Extracted data entries:
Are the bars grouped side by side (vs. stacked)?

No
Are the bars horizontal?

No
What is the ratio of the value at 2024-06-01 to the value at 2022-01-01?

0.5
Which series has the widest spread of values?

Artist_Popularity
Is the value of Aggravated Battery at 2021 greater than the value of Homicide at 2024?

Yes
--
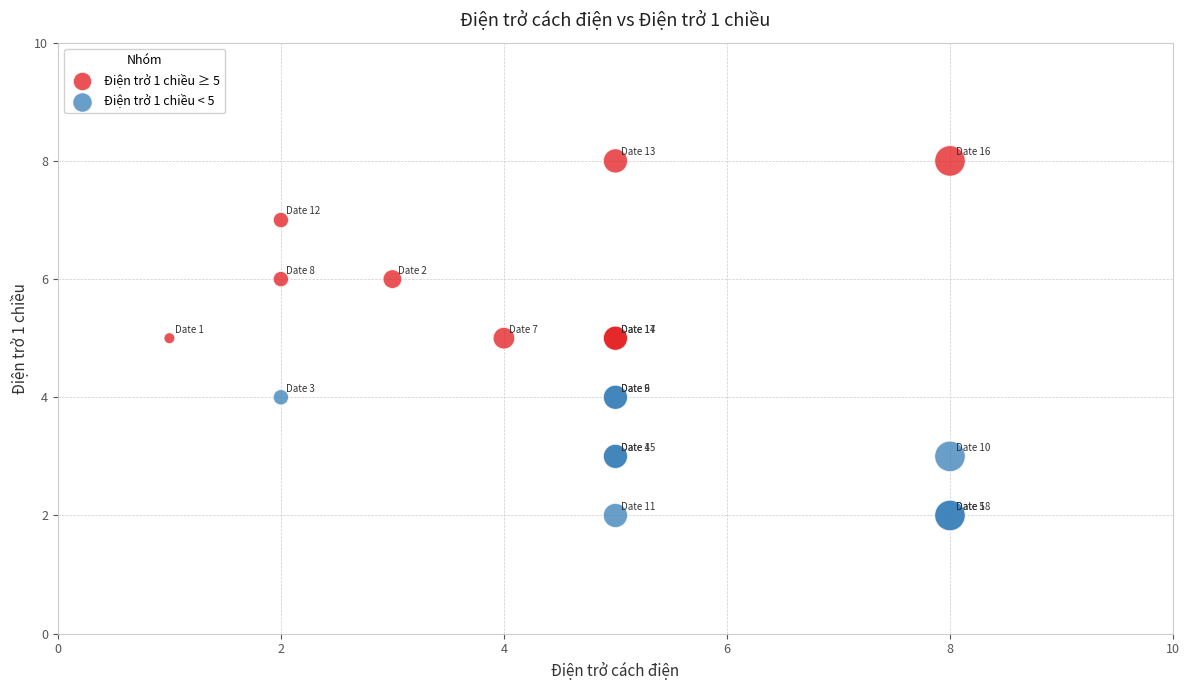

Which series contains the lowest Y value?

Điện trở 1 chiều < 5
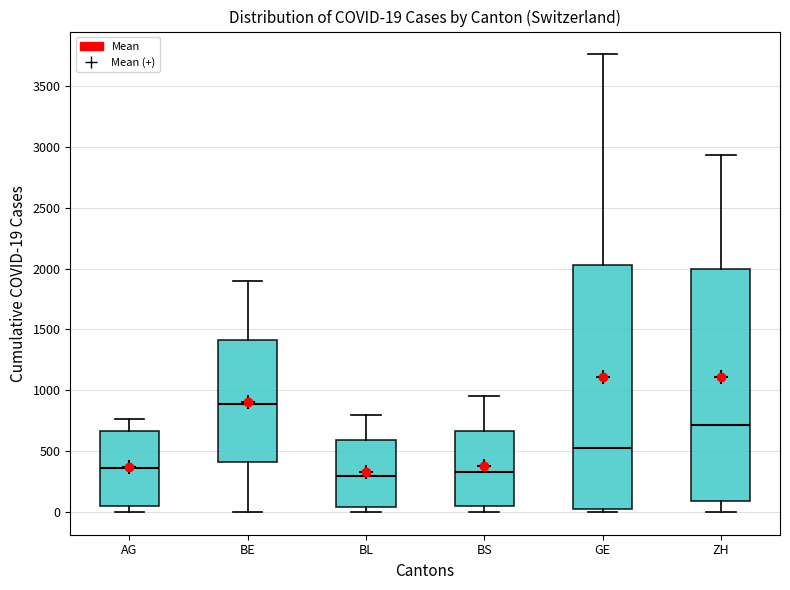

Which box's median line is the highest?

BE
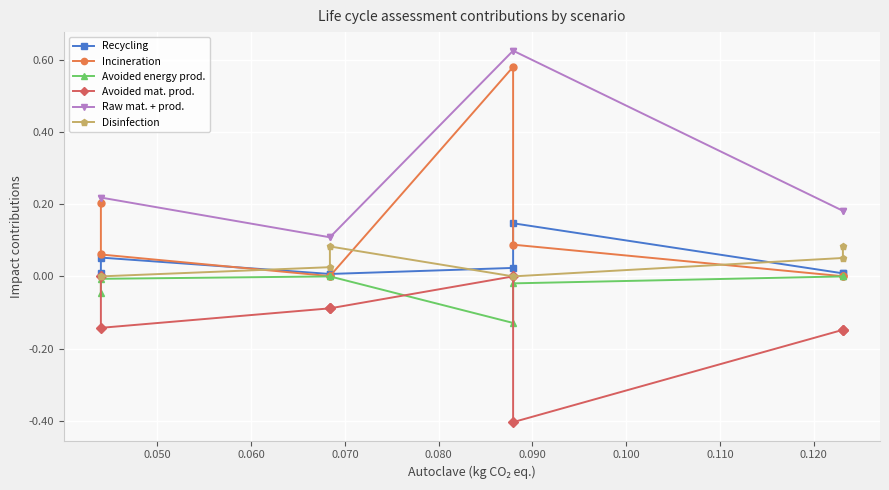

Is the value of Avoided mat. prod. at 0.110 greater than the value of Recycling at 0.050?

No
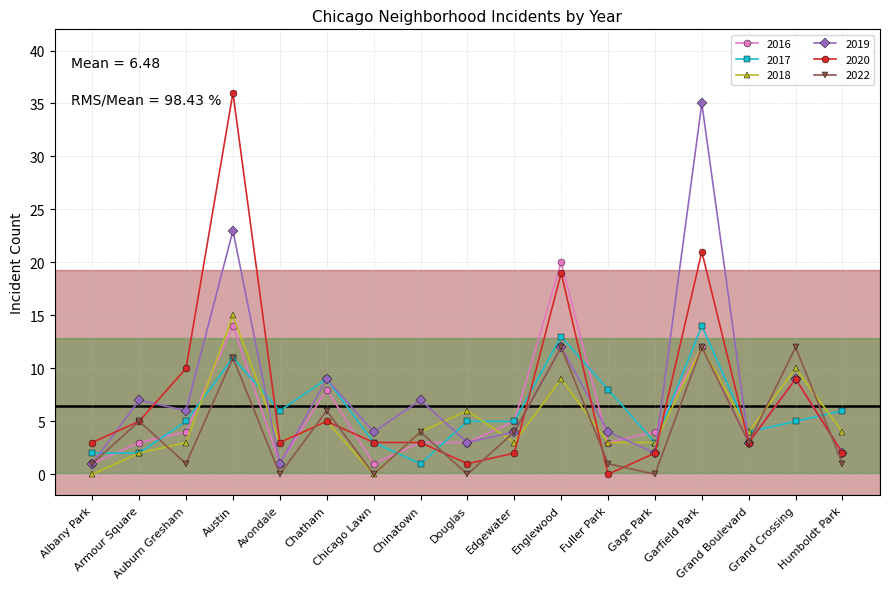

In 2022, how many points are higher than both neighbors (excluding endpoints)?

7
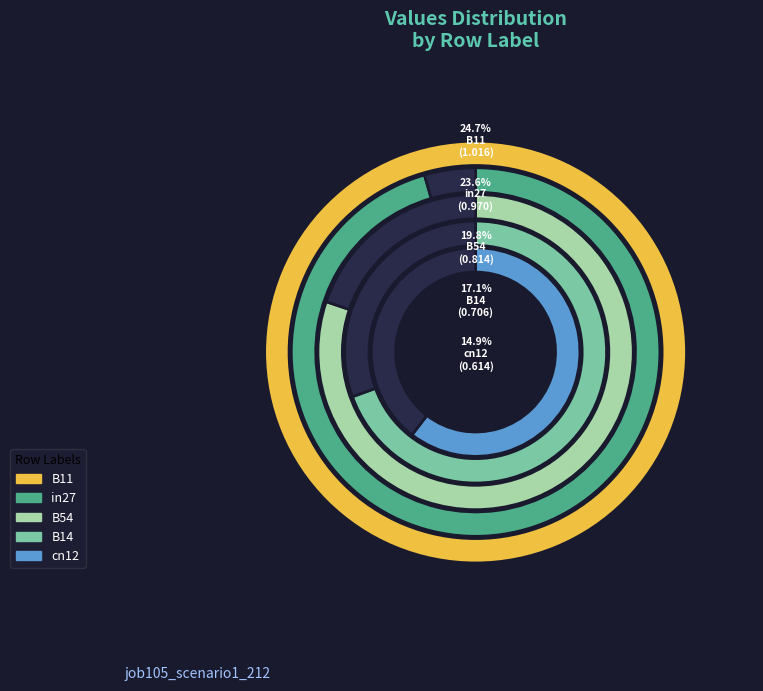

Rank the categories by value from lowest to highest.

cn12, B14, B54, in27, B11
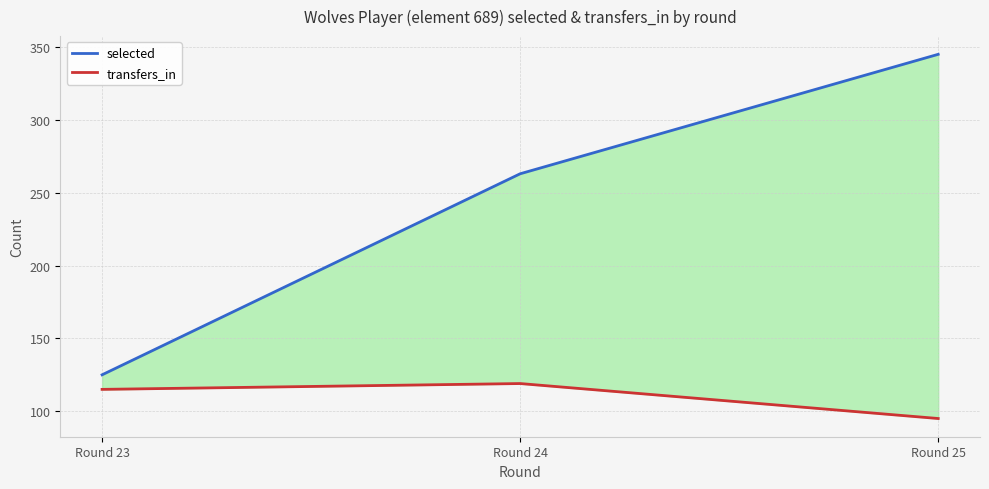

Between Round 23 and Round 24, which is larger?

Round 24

TASK BRIEF: Collect each line above that contains the word "lowest".

ANSWER SECTION:
Which series contains the lowest Y value?
Rank the categories by value from lowest to highest.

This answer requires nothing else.